Judges of the North Carolina Business Court, including the undersigned, may apply more exacting scrutiny hereafter to the scope of a proposed release of claims as balanced against the proposed settlement consideration to be received by the class and may be prepared to reject a proposed settlement which includes a release which is significantly broader than justified by the consideration gained for the class in the settlement.

In another footnote, the court noted its concern with the breadth of release in this case, but expressed reluctance to reject the settlement given the court’s precedent of approving similar settlements and a lack of objections.
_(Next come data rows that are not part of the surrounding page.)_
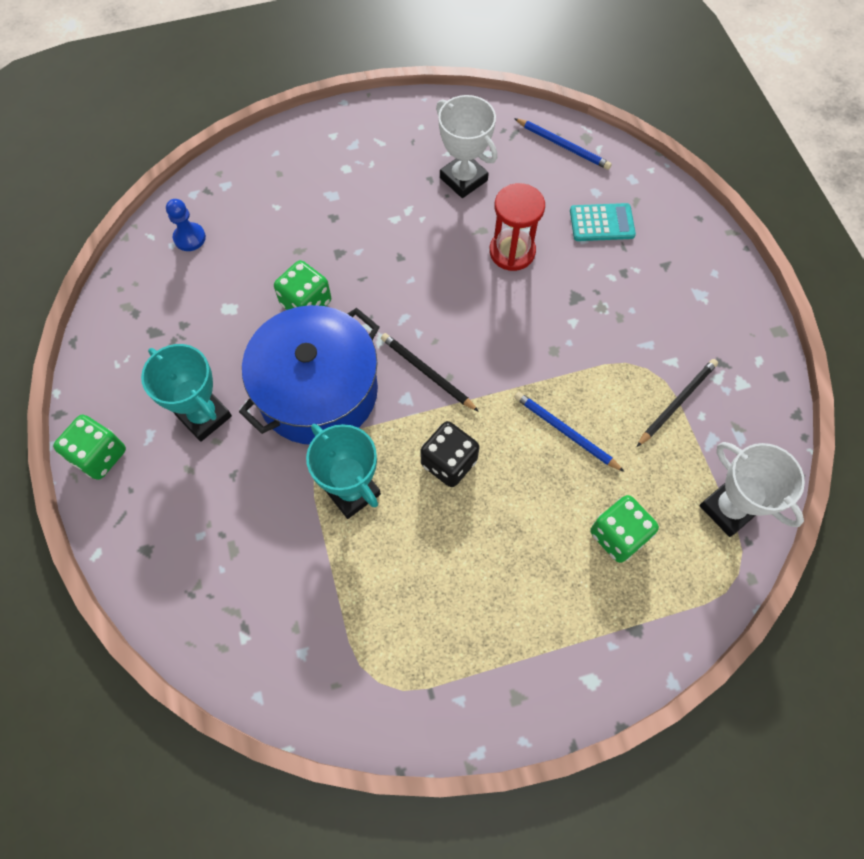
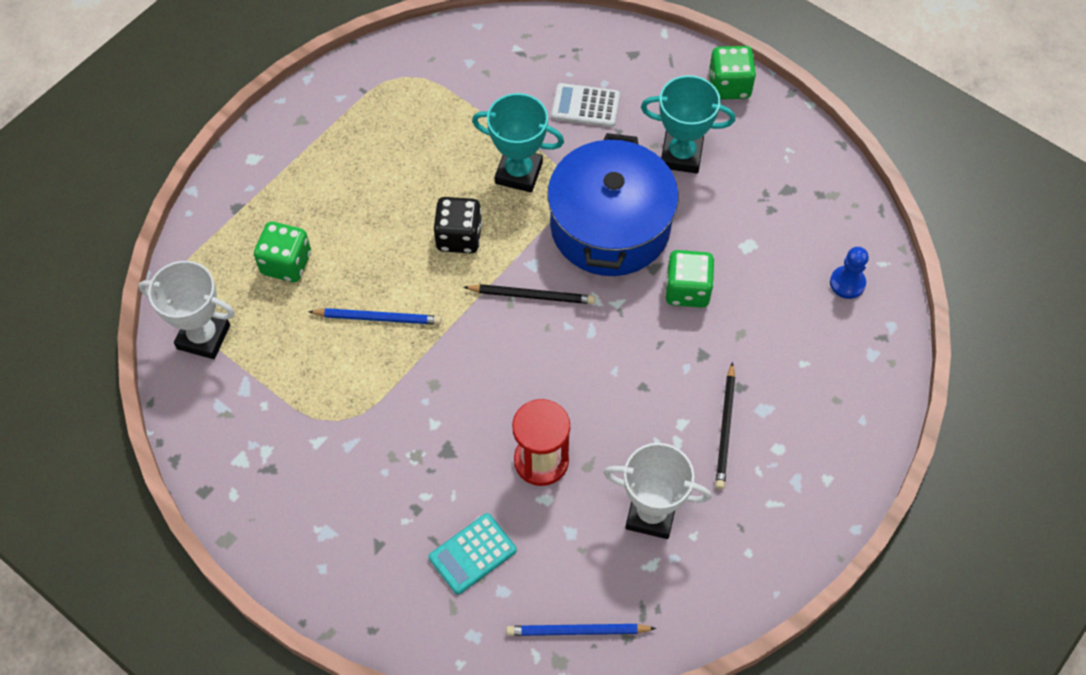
camera: 145 degrees right, 5 degrees down
(237, 522) = (585, 106): none -> white calculator
(677, 402) = (293, 404): black pencil -> black pencil (725, 428)

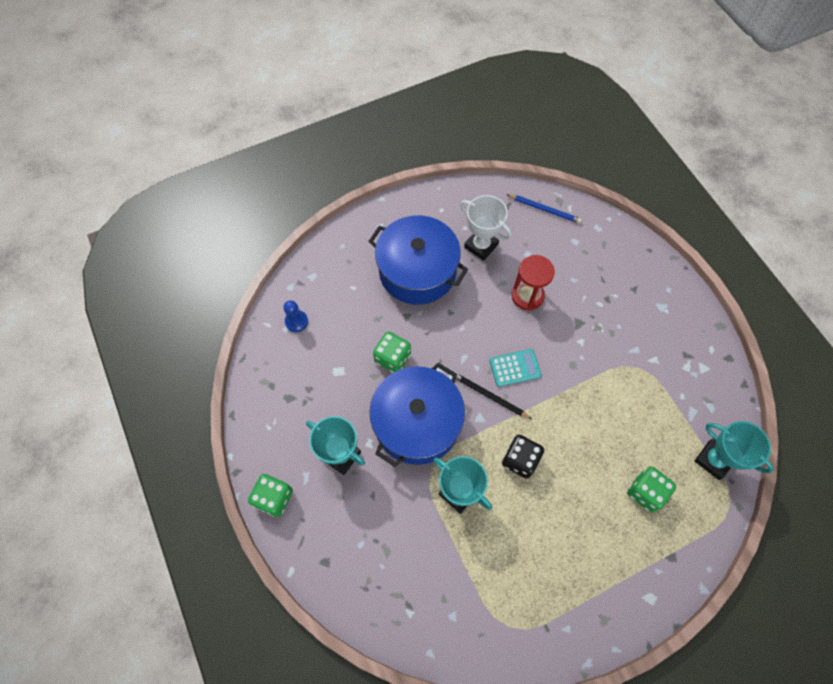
camera: 155 degrees left, 5 degrees up
(203, 337) = (713, 460): white trophy -> turquoise trophy
(378, 318) = (594, 423): blue pencil -> none
(472, 554) = (584, 264): turquoise calculator -> turquoise calculator (515, 368)
(585, 106) = (384, 529): white calculator -> none
(725, 428) = (417, 271): black pencil -> blue pot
Attorneys’ Fees Scrutinized by NC Business Court

Although Trulia was not adopted and applied in Newbridge, the court was highly critical of plaintiffs’ fee request and ultimately awarded about half of that requested. Plaintiffs’ counsel requested up to $274,537.12 attorneys' fees and $25,462.88 expenses. However, the court only awarded $135,000 in attorneys’ fees and the requested expenses based on its own experience in similar cases and its assessment of the value of the additional disclosures obtained. The court’s reasoning:

  • Rate was too high: the average attorney rate of $524.68 requested was higher than the hourly rate customarily charged in NC for similar services. Based on recent merger litigation, the court found typical fees charged in North Carolina for handling complex commercial litigation range from $250 to $450 per hour.
  • No Need for Non-NC Counsel: the work performed by counsel could have been performed fully by NC counsel and the Consolidated Action did not require Plaintiffs to retain counsel from outside North Carolina.
  • Marginally Beneficial Disclosures: the supplemental disclosures collectively were of only marginal benefit to the class, since there was no substantial evidence that any were significant to a reasonable shareholder's decision in voting on the proposed transaction. This led the Court to conclude that a fair and reasonable award of attorneys' fees should reflect the lower end of the NC attorney hourly rate range for complex business litigation.
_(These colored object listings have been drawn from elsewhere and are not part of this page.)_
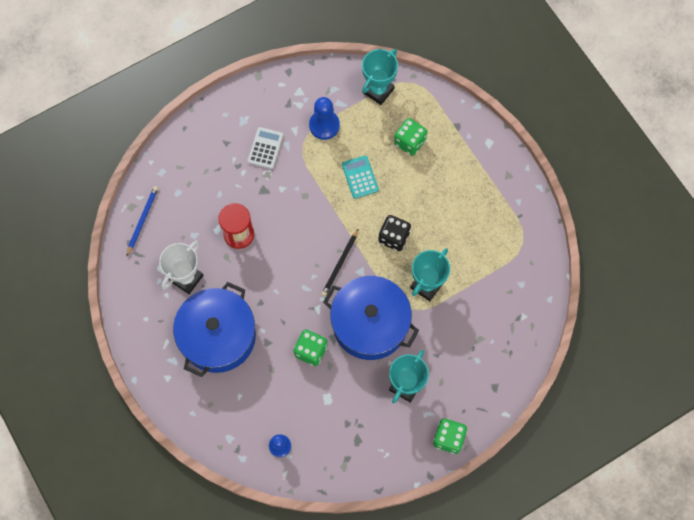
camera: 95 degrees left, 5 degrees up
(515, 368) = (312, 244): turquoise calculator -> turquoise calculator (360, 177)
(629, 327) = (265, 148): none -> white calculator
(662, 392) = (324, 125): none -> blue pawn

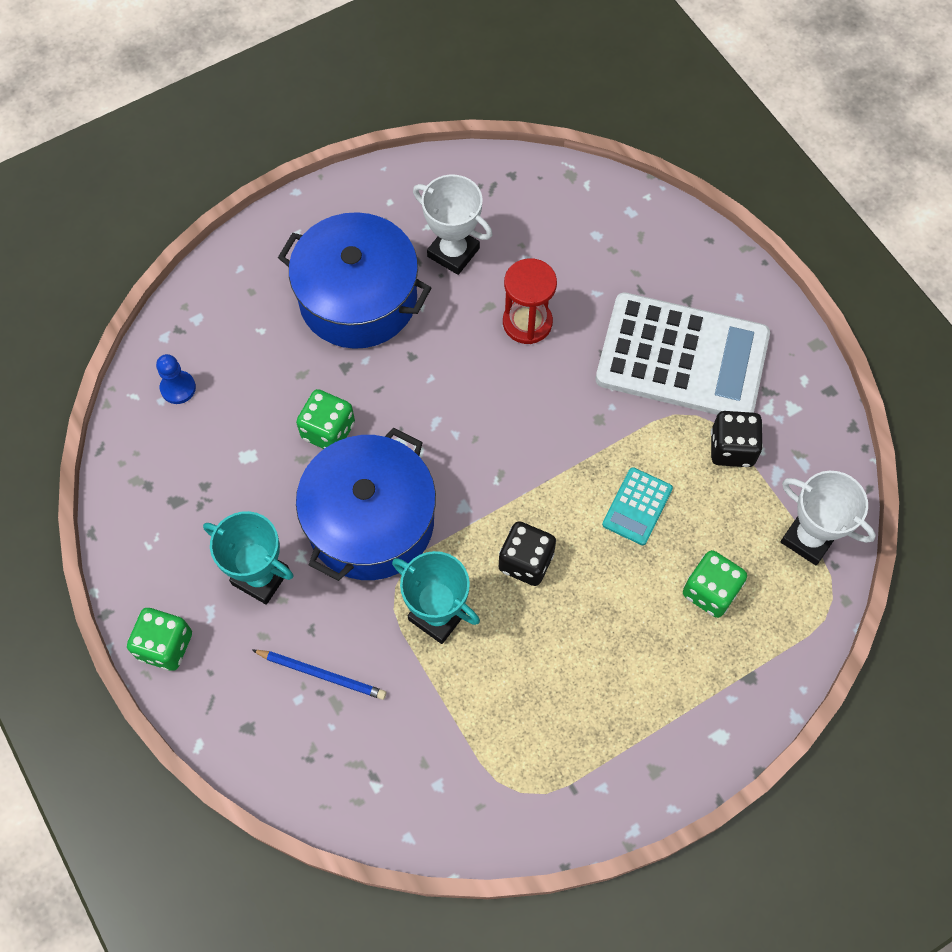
camera: 90 degrees right, 5 degrees down
(142, 220) = (548, 190): blue pencil -> blue pencil (322, 674)
(265, 148) = (682, 358): white calculator -> white calculator, size x2.34
(324, 125) = (732, 448): blue pawn -> black dice
(340, 264) = (477, 474): black pencil -> none
(360, 177) = (637, 506): turquoise calculator -> turquoise calculator turned 135 degrees clockwise
(378, 91) = (808, 538): turquoise trophy -> white trophy

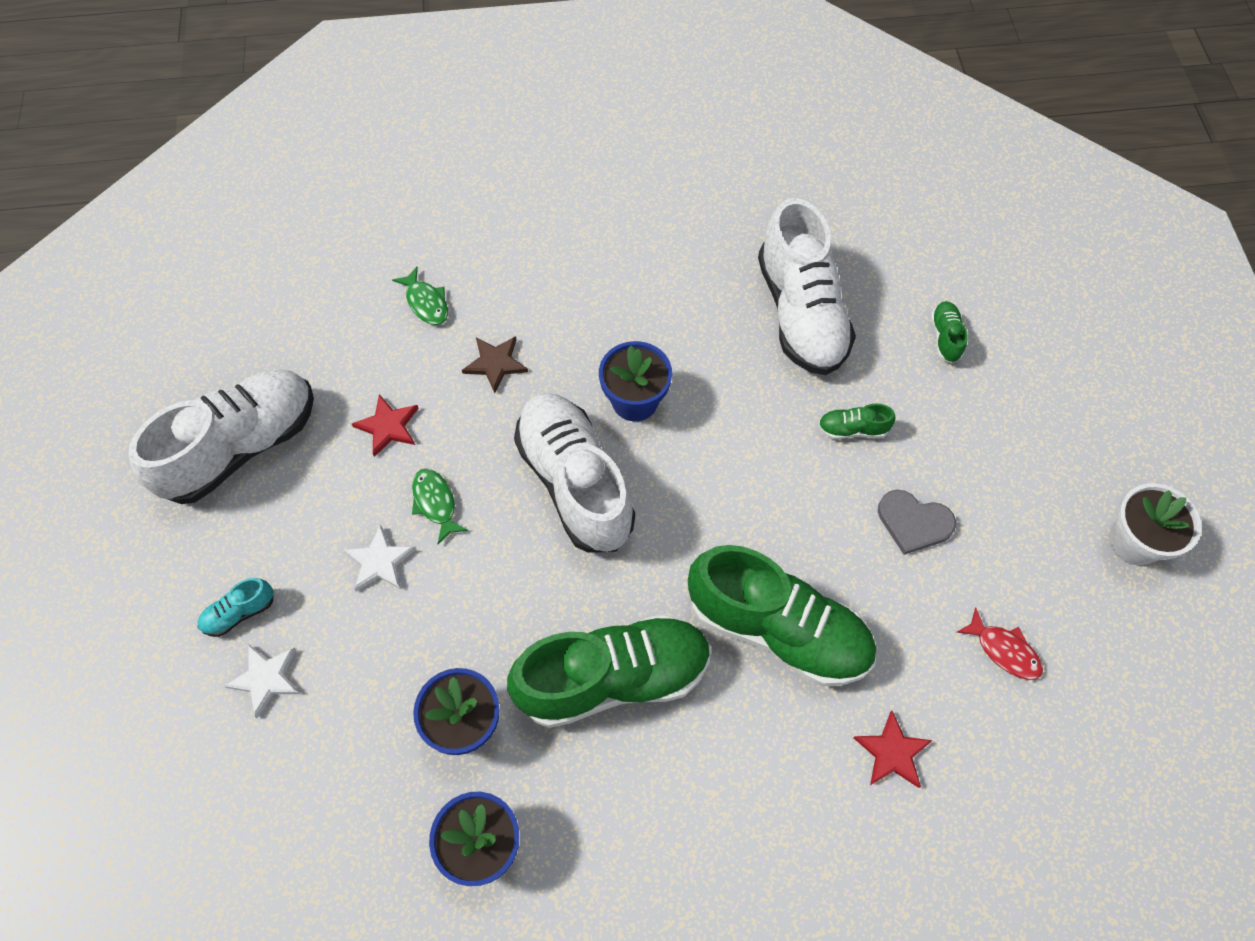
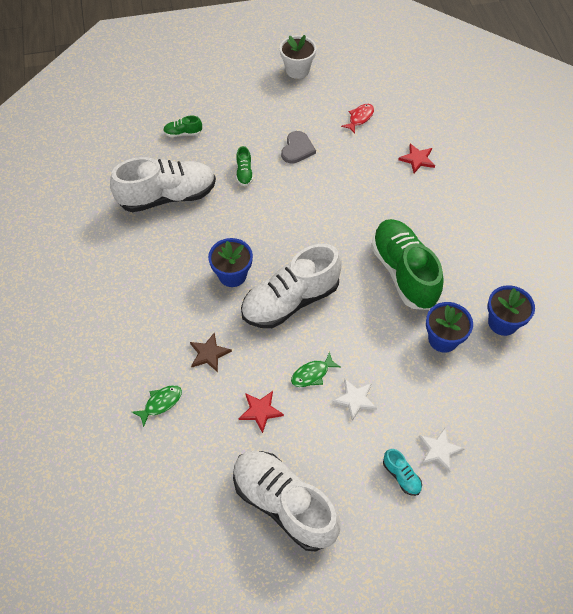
camera: 95 degrees left, 5 degrees down
(778, 629) = (364, 203): green shoe -> none

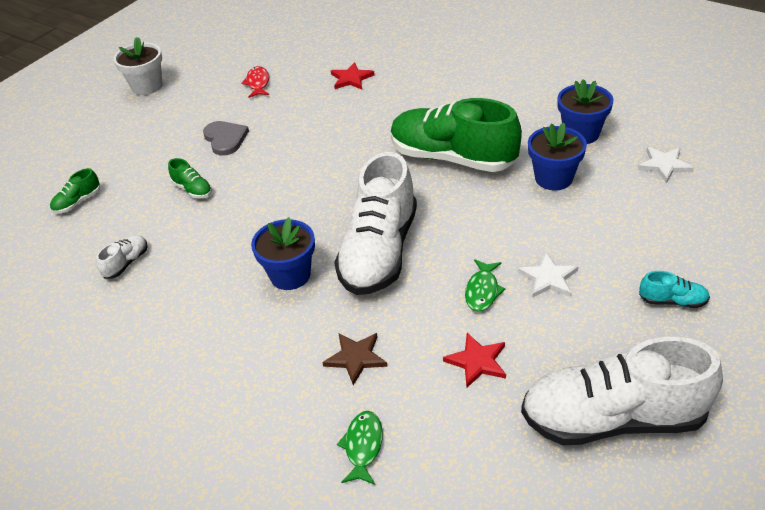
camera: 40 degrees left, 15 degrees down
(167, 196) = (126, 263): white shoe -> white shoe, size x0.41
(439, 450) = (670, 256): white star -> white star (664, 165)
What Does Heightened Scrutiny Mean?

Should North Carolina courts adopt a heightened standard based on Trulia, parties will need to be careful in balancing the desire to obtain a quick and favorable settlement with the risk of the settlement being rejected by the court because it either achieves no material benefit for the plaintiff class or absolves defendants of liability for a broad array of unrelated claims. Plaintiffs and their counsel must carefully assess their strategy and investment in litigating merger-related class actions, including details such as whether to use out-of-state counsel in North Carolina courts and whether to challenge a pending merger at all if the only possible remedy would be additional disclosures that are questionably material. The possibility of having to take class actions to trial if proposed settlements are not approved seems a daunting prospect for companies embroiled in merger-related litigation. These companies can take some solace in the fact that plaintiffs’ counsel is less likely to file frivolous litigation if their fees are less likely to be approved under the heightened standard. It is possible that Trulia’s reach will lead to a notable decline in the number of lawsuits challenging proposed mergers. Companies should brace themselves, however, for the reality that the more narrowly tailored releases they will need to agree to will leave them exposed to potential litigation that formerly could be disposed of through these disclosure-only settlements.